It was wrong in 2011 when it first made the rounds. It’s still wrong today. I’m talking about this silly thing that everyone is posting as a Facebook status update:
“You may not know that Facebook has changed its privacy configuration once again. Thanks to the new “Graphic app”, any person in Facebook anywhere in the world can see our photos, our “likes” and our “comments”. During the next two weeks, I am going to keep this message posted and I ask you to do the following and comment “DONE”. Those of my friends who do not maintain my information in private will be eliminated from my list of friends, because I want the information I share with you, my friends, to remain among my friends and not be available to the whole world. I want to be able to publish photos of my friends and family without strangers being able to see them, which is what happens now when you choose “like” or “comment”.

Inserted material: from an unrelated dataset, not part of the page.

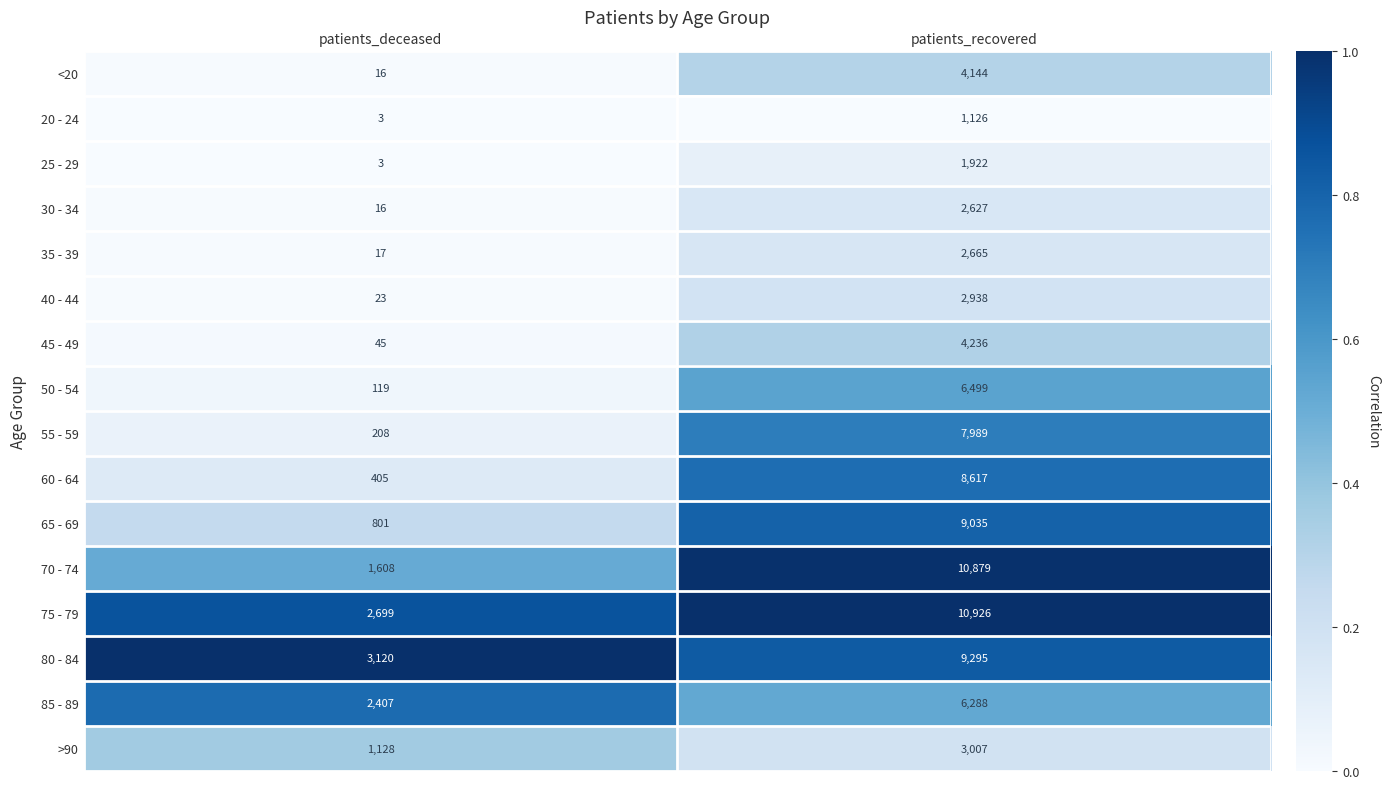

What is the maximum value shown in the chart?

10926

Unfortunately we cannot change this configuration because Facebook has made it like this. So, please, place your cursor over my photo that appears in this box (without clicking) and a window will open. Now move the cursor to the word “Friends”, again without clicking and then on “Settings”. Uncheck “Life Events” and “Comments and Like”. While you’re there, you can decide what else you want to hear from me. This way my activity with my family and friends will no longer be made public, and the stuff I do that you’re not interested in won’t be on your walls.. Now, copy and paste this text on your own wall (do not “share” it!).”
Stop posting this. Let me explain two things.
1. It’s a bad sign when the name of the feature is incorrect. It’s not “Graphic app.” It’s called Graph Search.
2. The things that you are asked to do here are recycled from a previous privacy update in 2011. It was wrong then and it’s wrong now.
I do this for a living, and I must be honest with you. I get angry when the same people I talk to about checking their privacy settings once every three months refuse to do that but they spread false information at the drop of a hat. I understand that you don’t know that your friends – or the people you perceive to be your friends – have no clue what they are talking about, but it really angers me. So many people treat the once every three months privacy check the way they treat getting an oil change. They think “meh, that oil stuff doesn’t really impact how my car runs, so I’ll just ignore it.” No one is saying you have to have it done every 3,000 miles anymore, but you can’t ignore it.
Back to Facebook. How many of you actually know what Graph Search is? Allow me to clear it up. Graph Search is a powerful new way for Facebook to present search results. If anything, it makes it easier to find photos and who likes what, but it doesn’t change anything as far as what is returned in search.
So for example, if I use Graph Search and type “Italian restaurants nearby my friends have been to” I’ll get a list of restaurants near me that my friends have checked-in at. It’s not breaking any news, it’s just making it easier to find. What scares me most is knowing how many people click and share without thinking and what that will return in a Graph Search query. But that will make great fodder for another post.
Now if you really want to make it so Graph Search isn’t as powerful as everyone is making it out to be, here’s a way you can actually help: Make sure you aren’t tagged in photos you don’t want to be tagged in by hovering over a photo and choosing “remove tag.” That you can do, although your privacy settings, if done right, should already be set to inform you when you are tagged in a photo. And better yet, you should approve each tag so you don’t end up in this situation.
There’s a whole world of fun and interesting stuff under Privacy Settings. Have a look. There’s a lot to navigate, but it’s not especially difficult. Despite everything you read and are told, you control your Facebook account. You may not like how privacy is controlled, but you do have a say in it.
And just in case you don’t believe me, Snopes has it covered pretty well too.